[[ Dataset extract, beginning ]]
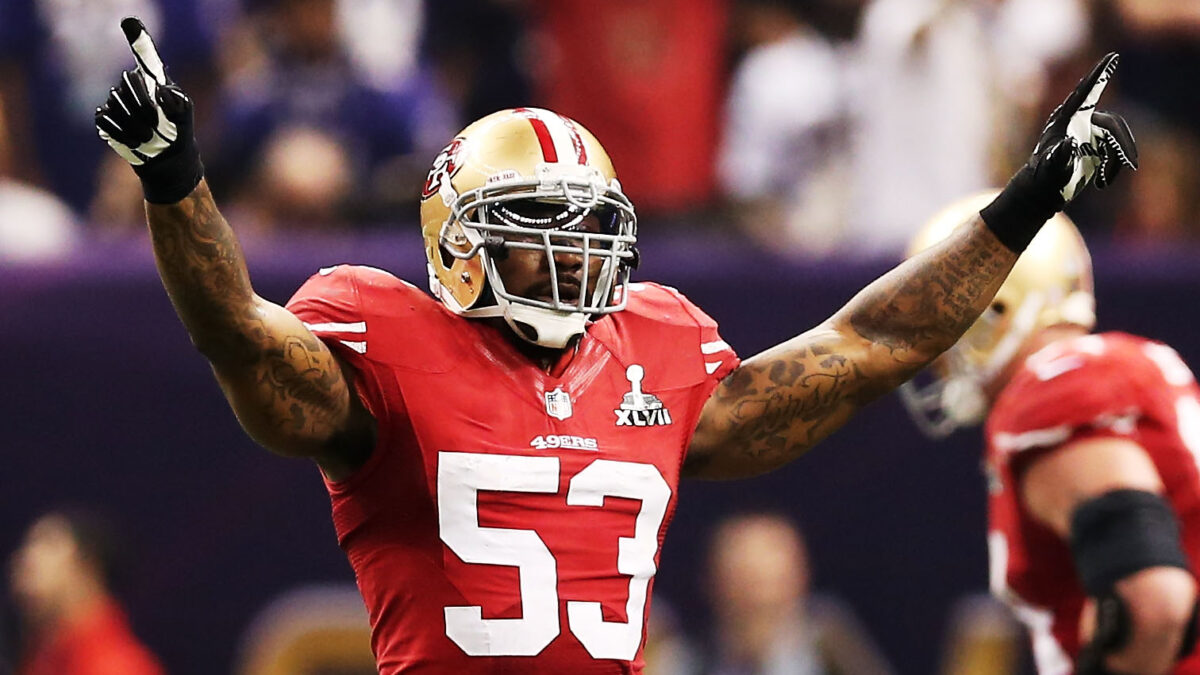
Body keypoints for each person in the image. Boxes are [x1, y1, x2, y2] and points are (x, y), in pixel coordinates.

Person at [92, 16, 1134, 674]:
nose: (570, 257)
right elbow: (236, 334)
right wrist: (173, 178)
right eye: (536, 229)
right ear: (456, 247)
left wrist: (1030, 197)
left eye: (587, 230)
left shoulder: (658, 351)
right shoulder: (384, 338)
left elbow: (870, 344)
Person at [900, 192, 1200, 674]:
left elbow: (1151, 601)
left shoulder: (1052, 389)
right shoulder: (1136, 365)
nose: (931, 349)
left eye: (936, 317)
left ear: (991, 307)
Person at [702, 512, 895, 674]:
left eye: (773, 580)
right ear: (713, 582)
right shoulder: (688, 659)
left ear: (801, 576)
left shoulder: (831, 646)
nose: (758, 596)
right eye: (746, 578)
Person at [9, 510, 165, 675]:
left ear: (88, 566)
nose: (25, 559)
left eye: (47, 543)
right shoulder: (41, 658)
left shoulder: (120, 667)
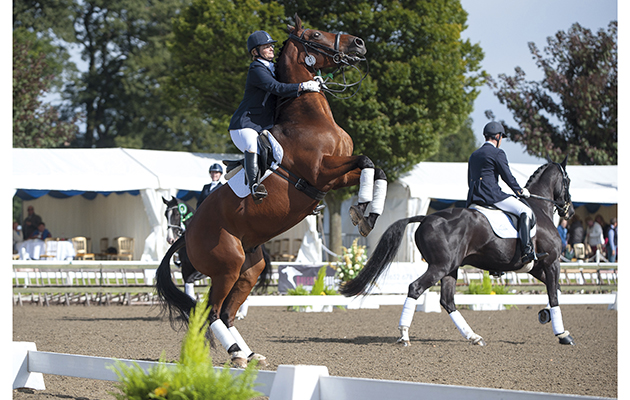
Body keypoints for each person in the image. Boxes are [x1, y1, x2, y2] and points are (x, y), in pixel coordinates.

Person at [228, 30, 321, 202]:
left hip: (262, 126)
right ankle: (254, 186)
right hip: (244, 126)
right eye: (266, 46)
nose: (271, 48)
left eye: (271, 45)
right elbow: (276, 88)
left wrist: (314, 79)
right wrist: (303, 86)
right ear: (255, 52)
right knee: (251, 145)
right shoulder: (256, 69)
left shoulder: (271, 68)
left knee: (282, 154)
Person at [466, 121, 541, 264]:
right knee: (525, 211)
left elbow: (469, 178)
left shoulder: (474, 155)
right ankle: (527, 251)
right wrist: (519, 191)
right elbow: (507, 176)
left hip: (474, 198)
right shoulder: (497, 153)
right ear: (498, 136)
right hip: (492, 196)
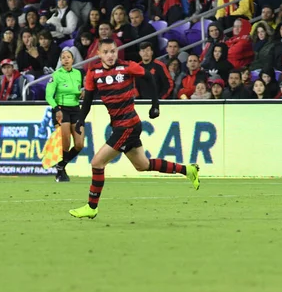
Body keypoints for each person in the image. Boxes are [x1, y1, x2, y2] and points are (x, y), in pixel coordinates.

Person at [68, 39, 200, 219]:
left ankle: (92, 207)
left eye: (113, 51)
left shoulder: (127, 67)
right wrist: (81, 119)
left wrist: (155, 104)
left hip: (128, 125)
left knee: (97, 163)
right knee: (142, 165)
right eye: (106, 52)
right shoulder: (93, 72)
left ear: (117, 52)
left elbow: (149, 77)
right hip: (121, 126)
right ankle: (188, 170)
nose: (110, 55)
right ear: (98, 54)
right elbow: (89, 99)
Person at [45, 48, 85, 182]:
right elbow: (48, 95)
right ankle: (61, 172)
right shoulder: (56, 75)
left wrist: (82, 94)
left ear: (73, 60)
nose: (66, 59)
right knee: (66, 143)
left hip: (75, 108)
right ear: (61, 61)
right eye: (63, 57)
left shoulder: (78, 74)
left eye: (68, 57)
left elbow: (79, 90)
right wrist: (56, 109)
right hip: (62, 109)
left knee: (79, 144)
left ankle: (61, 165)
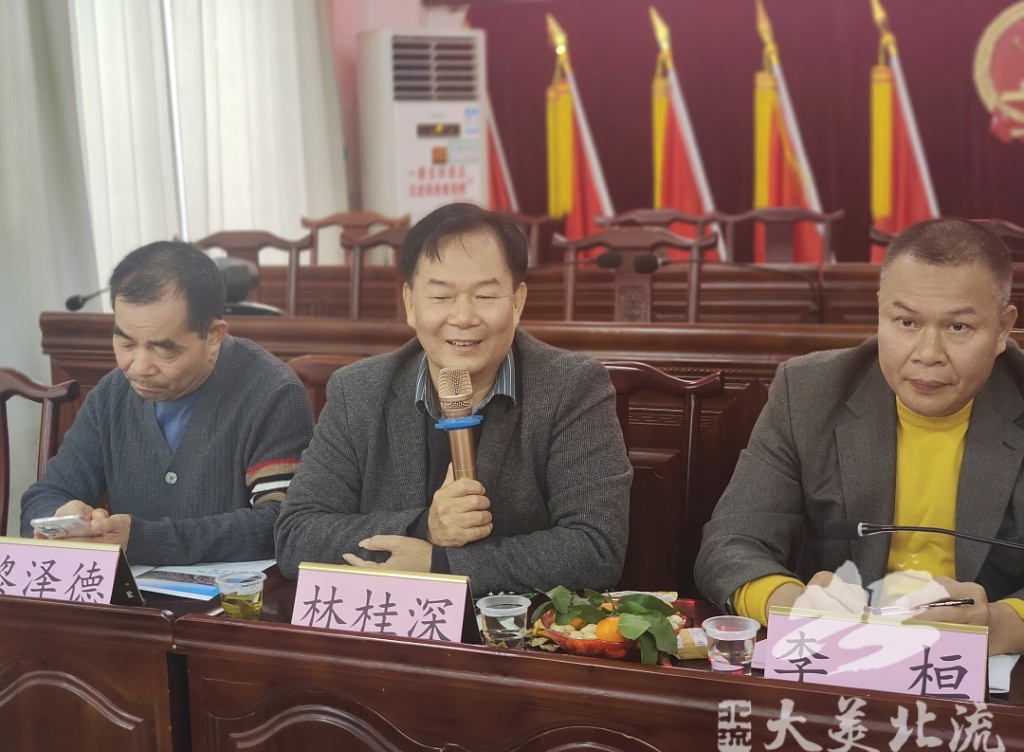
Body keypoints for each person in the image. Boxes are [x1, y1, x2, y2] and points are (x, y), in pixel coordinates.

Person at [695, 218, 1024, 655]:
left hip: (990, 672)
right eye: (906, 321)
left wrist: (1002, 625)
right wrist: (791, 605)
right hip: (841, 661)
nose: (928, 354)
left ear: (1002, 329)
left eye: (958, 327)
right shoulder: (809, 393)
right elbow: (730, 543)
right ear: (880, 312)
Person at [274, 202, 632, 595]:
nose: (463, 318)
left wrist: (439, 564)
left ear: (516, 302)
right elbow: (296, 535)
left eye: (485, 295)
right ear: (411, 304)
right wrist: (424, 526)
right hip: (393, 624)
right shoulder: (357, 391)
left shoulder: (572, 387)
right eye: (441, 296)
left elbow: (596, 549)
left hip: (510, 627)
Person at [21, 241, 314, 565]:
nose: (139, 366)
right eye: (126, 343)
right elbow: (43, 496)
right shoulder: (112, 394)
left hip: (235, 595)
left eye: (163, 349)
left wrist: (145, 540)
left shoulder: (272, 393)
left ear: (213, 336)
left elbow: (281, 523)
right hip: (131, 593)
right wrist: (61, 520)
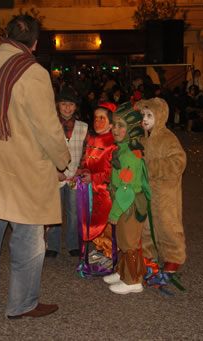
[[ Dataset extract, end ]]
About this task> Retype the portion of the data above that starts on the line with "left wrist: (1030, 197)" and finishes on the line with "right shoulder: (41, 658)", including both of those lines.

Output>
left wrist: (1030, 197)
left eye: (587, 230)
left shoulder: (658, 351)
right shoulder: (384, 338)
left elbow: (870, 344)
Person at [900, 192, 1200, 674]:
left elbow: (1151, 601)
left shoulder: (1052, 389)
right shoulder: (1136, 365)
nose: (931, 349)
left eye: (936, 317)
left ear: (991, 307)
Person at [702, 512, 895, 674]:
left eye: (773, 580)
right ear: (713, 582)
right shoulder: (688, 659)
left ear: (801, 576)
left shoulder: (831, 646)
nose: (758, 596)
right eye: (746, 578)
Person at [9, 510, 165, 675]:
left ear: (88, 566)
nose: (25, 559)
left eye: (47, 543)
right shoulder: (41, 658)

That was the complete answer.